### Task to carry out
Print every entry below verbatim, keeping each line as it appears.

[Dataset items]
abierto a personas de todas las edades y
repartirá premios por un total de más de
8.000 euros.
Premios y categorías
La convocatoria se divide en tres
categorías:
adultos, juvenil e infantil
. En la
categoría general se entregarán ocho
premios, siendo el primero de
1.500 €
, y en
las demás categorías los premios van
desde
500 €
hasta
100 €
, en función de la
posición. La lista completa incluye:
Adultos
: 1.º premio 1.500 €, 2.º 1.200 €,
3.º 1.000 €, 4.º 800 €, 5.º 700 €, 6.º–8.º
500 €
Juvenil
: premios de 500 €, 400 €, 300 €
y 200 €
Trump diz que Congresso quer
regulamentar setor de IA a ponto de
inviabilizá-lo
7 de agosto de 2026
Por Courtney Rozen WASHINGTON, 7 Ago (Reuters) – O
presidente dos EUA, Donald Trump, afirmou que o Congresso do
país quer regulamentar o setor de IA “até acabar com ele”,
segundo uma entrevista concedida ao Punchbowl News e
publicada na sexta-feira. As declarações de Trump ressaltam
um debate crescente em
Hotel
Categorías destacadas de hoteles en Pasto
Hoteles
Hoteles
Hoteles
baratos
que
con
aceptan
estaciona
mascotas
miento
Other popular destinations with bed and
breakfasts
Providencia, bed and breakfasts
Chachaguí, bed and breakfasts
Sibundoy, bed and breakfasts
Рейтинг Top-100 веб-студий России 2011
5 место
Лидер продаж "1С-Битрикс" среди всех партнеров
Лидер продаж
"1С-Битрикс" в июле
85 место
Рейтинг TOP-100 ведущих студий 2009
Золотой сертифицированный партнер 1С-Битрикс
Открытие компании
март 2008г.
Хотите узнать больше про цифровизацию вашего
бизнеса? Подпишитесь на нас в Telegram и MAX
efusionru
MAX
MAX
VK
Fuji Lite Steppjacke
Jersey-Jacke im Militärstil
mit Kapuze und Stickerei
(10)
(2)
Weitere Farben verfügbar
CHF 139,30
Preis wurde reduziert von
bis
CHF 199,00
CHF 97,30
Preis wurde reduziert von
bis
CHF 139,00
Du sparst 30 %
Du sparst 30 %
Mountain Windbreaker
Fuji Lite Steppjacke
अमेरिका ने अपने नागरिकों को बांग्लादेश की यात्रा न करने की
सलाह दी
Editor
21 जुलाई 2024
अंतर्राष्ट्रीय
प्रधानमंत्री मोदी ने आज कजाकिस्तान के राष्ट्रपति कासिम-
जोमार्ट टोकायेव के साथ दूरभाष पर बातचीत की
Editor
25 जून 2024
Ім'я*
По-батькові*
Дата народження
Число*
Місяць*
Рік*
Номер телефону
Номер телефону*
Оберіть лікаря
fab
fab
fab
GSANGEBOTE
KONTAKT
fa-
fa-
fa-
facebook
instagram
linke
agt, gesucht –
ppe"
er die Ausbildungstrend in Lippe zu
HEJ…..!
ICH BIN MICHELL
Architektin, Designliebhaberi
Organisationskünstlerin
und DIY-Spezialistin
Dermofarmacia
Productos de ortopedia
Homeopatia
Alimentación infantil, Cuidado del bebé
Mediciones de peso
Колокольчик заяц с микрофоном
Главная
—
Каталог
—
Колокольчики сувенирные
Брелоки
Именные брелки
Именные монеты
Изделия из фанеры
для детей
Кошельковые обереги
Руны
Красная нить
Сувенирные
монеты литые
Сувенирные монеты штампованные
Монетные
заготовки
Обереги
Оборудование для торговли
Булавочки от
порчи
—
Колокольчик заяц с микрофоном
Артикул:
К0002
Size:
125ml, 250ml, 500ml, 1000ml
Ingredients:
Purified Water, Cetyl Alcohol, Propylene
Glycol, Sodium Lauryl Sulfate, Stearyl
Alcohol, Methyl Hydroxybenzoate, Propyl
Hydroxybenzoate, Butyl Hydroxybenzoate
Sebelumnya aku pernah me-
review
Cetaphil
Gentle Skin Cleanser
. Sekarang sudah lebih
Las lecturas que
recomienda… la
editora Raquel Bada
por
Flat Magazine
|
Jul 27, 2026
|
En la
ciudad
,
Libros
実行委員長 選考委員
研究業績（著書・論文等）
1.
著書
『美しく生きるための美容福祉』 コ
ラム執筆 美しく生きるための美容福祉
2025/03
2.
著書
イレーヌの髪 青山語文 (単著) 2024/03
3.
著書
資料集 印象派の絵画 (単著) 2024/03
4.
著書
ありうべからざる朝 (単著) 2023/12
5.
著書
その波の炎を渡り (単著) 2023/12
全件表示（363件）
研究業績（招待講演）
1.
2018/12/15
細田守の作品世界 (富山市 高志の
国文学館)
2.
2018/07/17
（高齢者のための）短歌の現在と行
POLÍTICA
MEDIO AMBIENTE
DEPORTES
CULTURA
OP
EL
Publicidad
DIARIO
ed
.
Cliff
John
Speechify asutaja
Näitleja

### Completed exercise
abierto a personas de todas las edades y
repartirá premios por un total de más de
8.000 euros.
Premios y categorías
La convocatoria se divide en tres
categorías:
adultos, juvenil e infantil
. En la
categoría general se entregarán ocho
premios, siendo el primero de
1.500 €
, y en
las demás categorías los premios van
desde
500 €
hasta
100 €
, en función de la
posición. La lista completa incluye:
Adultos
: 1.º premio 1.500 €, 2.º 1.200 €,
3.º 1.000 €, 4.º 800 €, 5.º 700 €, 6.º–8.º
500 €
Juvenil
: premios de 500 €, 400 €, 300 €
y 200 €
Trump diz que Congresso quer
regulamentar setor de IA a ponto de
inviabilizá-lo
7 de agosto de 2026
Por Courtney Rozen WASHINGTON, 7 Ago (Reuters) – O
presidente dos EUA, Donald Trump, afirmou que o Congresso do
país quer regulamentar o setor de IA “até acabar com ele”,
segundo uma entrevista concedida ao Punchbowl News e
publicada na sexta-feira. As declarações de Trump ressaltam
um debate crescente em
Hotel
Categorías destacadas de hoteles en Pasto
Hoteles
Hoteles
Hoteles
baratos
que
con
aceptan
estaciona
mascotas
miento
Other popular destinations with bed and
breakfasts
Providencia, bed and breakfasts
Chachaguí, bed and breakfasts
Sibundoy, bed and breakfasts
Рейтинг Top-100 веб-студий России 2011
5 место
Лидер продаж "1С-Битрикс" среди всех партнеров
Лидер продаж
"1С-Битрикс" в июле
85 место
Рейтинг TOP-100 ведущих студий 2009
Золотой сертифицированный партнер 1С-Битрикс
Открытие компании
март 2008г.
Хотите узнать больше про цифровизацию вашего
бизнеса? Подпишитесь на нас в Telegram и MAX
efusionru
MAX
MAX
VK
Fuji Lite Steppjacke
Jersey-Jacke im Militärstil
mit Kapuze und Stickerei
(10)
(2)
Weitere Farben verfügbar
CHF 139,30
Preis wurde reduziert von
bis
CHF 199,00
CHF 97,30
Preis wurde reduziert von
bis
CHF 139,00
Du sparst 30 %
Du sparst 30 %
Mountain Windbreaker
Fuji Lite Steppjacke
अमेरिका ने अपने नागरिकों को बांग्लादेश की यात्रा न करने की
सलाह दी
Editor
21 जुलाई 2024
अंतर्राष्ट्रीय
प्रधानमंत्री मोदी ने आज कजाकिस्तान के राष्ट्रपति कासिम-
जोमार्ट टोकायेव के साथ दूरभाष पर बातचीत की
Editor
25 जून 2024
Ім'я*
По-батькові*
Дата народження
Число*
Місяць*
Рік*
Номер телефону
Номер телефону*
Оберіть лікаря
fab
fab
fab
GSANGEBOTE
KONTAKT
fa-
fa-
fa-
facebook
instagram
linke
agt, gesucht –
ppe"
er die Ausbildungstrend in Lippe zu
HEJ…..!
ICH BIN MICHELL
Architektin, Designliebhaberi
Organisationskünstlerin
und DIY-Spezialistin
Dermofarmacia
Productos de ortopedia
Homeopatia
Alimentación infantil, Cuidado del bebé
Mediciones de peso
Колокольчик заяц с микрофоном
Главная
—
Каталог
—
Колокольчики сувенирные
Брелоки
Именные брелки
Именные монеты
Изделия из фанеры
для детей
Кошельковые обереги
Руны
Красная нить
Сувенирные
монеты литые
Сувенирные монеты штампованные
Монетные
заготовки
Обереги
Оборудование для торговли
Булавочки от
порчи
—
Колокольчик заяц с микрофоном
Артикул:
К0002
Size:
125ml, 250ml, 500ml, 1000ml
Ingredients:
Purified Water, Cetyl Alcohol, Propylene
Glycol, Sodium Lauryl Sulfate, Stearyl
Alcohol, Methyl Hydroxybenzoate, Propyl
Hydroxybenzoate, Butyl Hydroxybenzoate
Sebelumnya aku pernah me-
review
Cetaphil
Gentle Skin Cleanser
. Sekarang sudah lebih
Las lecturas que
recomienda… la
editora Raquel Bada
por
Flat Magazine
|
Jul 27, 2026
|
En la
ciudad
,
Libros
実行委員長 選考委員
研究業績（著書・論文等）
1.
著書
『美しく生きるための美容福祉』 コ
ラム執筆 美しく生きるための美容福祉
2025/03
2.
著書
イレーヌの髪 青山語文 (単著) 2024/03
3.
著書
資料集 印象派の絵画 (単著) 2024/03
4.
著書
ありうべからざる朝 (単著) 2023/12
5.
著書
その波の炎を渡り (単著) 2023/12
全件表示（363件）
研究業績（招待講演）
1.
2018/12/15
細田守の作品世界 (富山市 高志の
国文学館)
2.
2018/07/17
（高齢者のための）短歌の現在と行
POLÍTICA
MEDIO AMBIENTE
DEPORTES
CULTURA
OP
EL
Publicidad
DIARIO
ed
.
Cliff
John
Speechify asutaja
Näitleja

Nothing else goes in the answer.